Using only the entries below, output the lines starting at the one containing "left ankle: (226, 234)" and ending at the one containing "right shoulder: (270, 397)", exactly and inclusive of both, omitting the pictures.
[TASK DATA Boundary: Start]
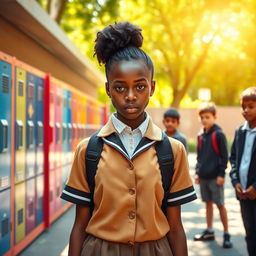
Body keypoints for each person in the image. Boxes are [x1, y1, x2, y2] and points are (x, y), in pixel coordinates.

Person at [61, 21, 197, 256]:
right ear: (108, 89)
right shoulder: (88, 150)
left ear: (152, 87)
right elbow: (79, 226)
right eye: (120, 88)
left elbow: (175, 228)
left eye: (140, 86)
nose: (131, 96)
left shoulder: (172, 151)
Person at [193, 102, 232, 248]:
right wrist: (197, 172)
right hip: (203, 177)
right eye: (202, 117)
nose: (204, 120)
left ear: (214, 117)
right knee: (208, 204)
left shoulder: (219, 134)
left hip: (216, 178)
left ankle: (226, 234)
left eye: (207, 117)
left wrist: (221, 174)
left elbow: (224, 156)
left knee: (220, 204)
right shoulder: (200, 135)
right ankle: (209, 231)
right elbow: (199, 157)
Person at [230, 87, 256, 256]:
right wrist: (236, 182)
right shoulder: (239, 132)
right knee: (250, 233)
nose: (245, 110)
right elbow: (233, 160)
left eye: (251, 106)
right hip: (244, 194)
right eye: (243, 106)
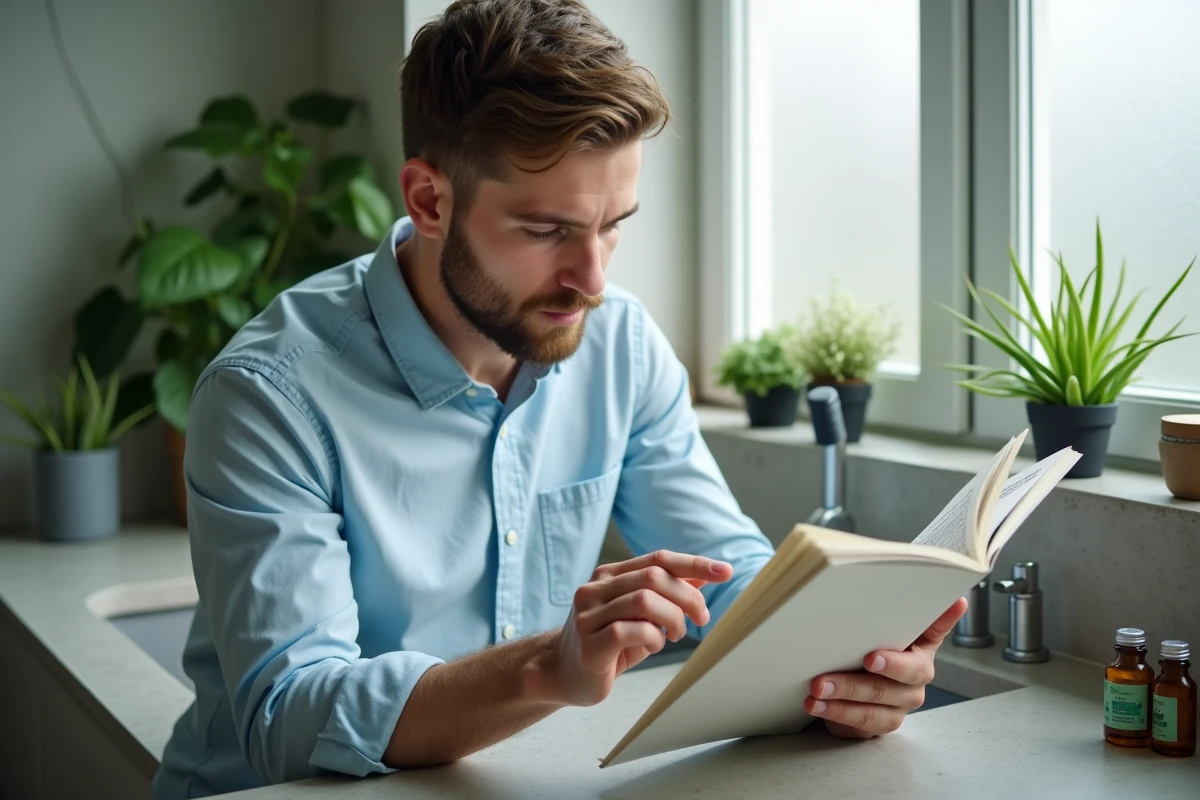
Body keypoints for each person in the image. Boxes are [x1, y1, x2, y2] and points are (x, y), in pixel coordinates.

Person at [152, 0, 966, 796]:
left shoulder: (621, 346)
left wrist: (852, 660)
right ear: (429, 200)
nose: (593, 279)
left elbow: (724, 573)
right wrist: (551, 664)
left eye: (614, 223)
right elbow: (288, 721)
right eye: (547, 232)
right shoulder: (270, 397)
[TASK DATA Boundary: End]
[TASK DATA Boundary: Start]
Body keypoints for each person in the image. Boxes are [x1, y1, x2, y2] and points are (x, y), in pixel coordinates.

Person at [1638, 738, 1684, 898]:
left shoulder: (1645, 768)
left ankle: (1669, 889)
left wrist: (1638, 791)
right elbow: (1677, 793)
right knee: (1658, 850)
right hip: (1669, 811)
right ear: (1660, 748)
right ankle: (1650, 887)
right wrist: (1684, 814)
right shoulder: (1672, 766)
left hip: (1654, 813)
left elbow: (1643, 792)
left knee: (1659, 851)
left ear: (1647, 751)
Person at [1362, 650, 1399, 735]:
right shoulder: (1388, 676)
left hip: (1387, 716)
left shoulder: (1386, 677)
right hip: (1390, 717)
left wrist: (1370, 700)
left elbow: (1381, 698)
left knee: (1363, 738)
[TASK DATA Boundary: End]
SOLUTION FOR THIS TASK:
left ankle: (226, 234)
left eye: (207, 117)
left wrist: (221, 174)
left elbow: (224, 156)
left knee: (220, 204)
right shoulder: (200, 135)
right ankle: (209, 231)
right elbow: (199, 157)
Person at [230, 87, 256, 256]:
right wrist: (236, 182)
right shoulder: (239, 132)
right knee: (250, 233)
nose: (245, 110)
right elbow: (233, 160)
left eye: (251, 106)
right hip: (244, 194)
right eye: (243, 106)
Body keypoints for each person in the image. Boxes are [x1, y1, x2, y2] and points are (x, y), in pixel coordinates.

Person at [152, 0, 966, 796]:
left shoulder: (621, 346)
left wrist: (852, 660)
right ear: (429, 200)
nose: (593, 279)
left elbow: (724, 573)
right wrist: (551, 664)
left eye: (614, 223)
right elbow: (288, 721)
right eye: (547, 232)
right shoulder: (270, 397)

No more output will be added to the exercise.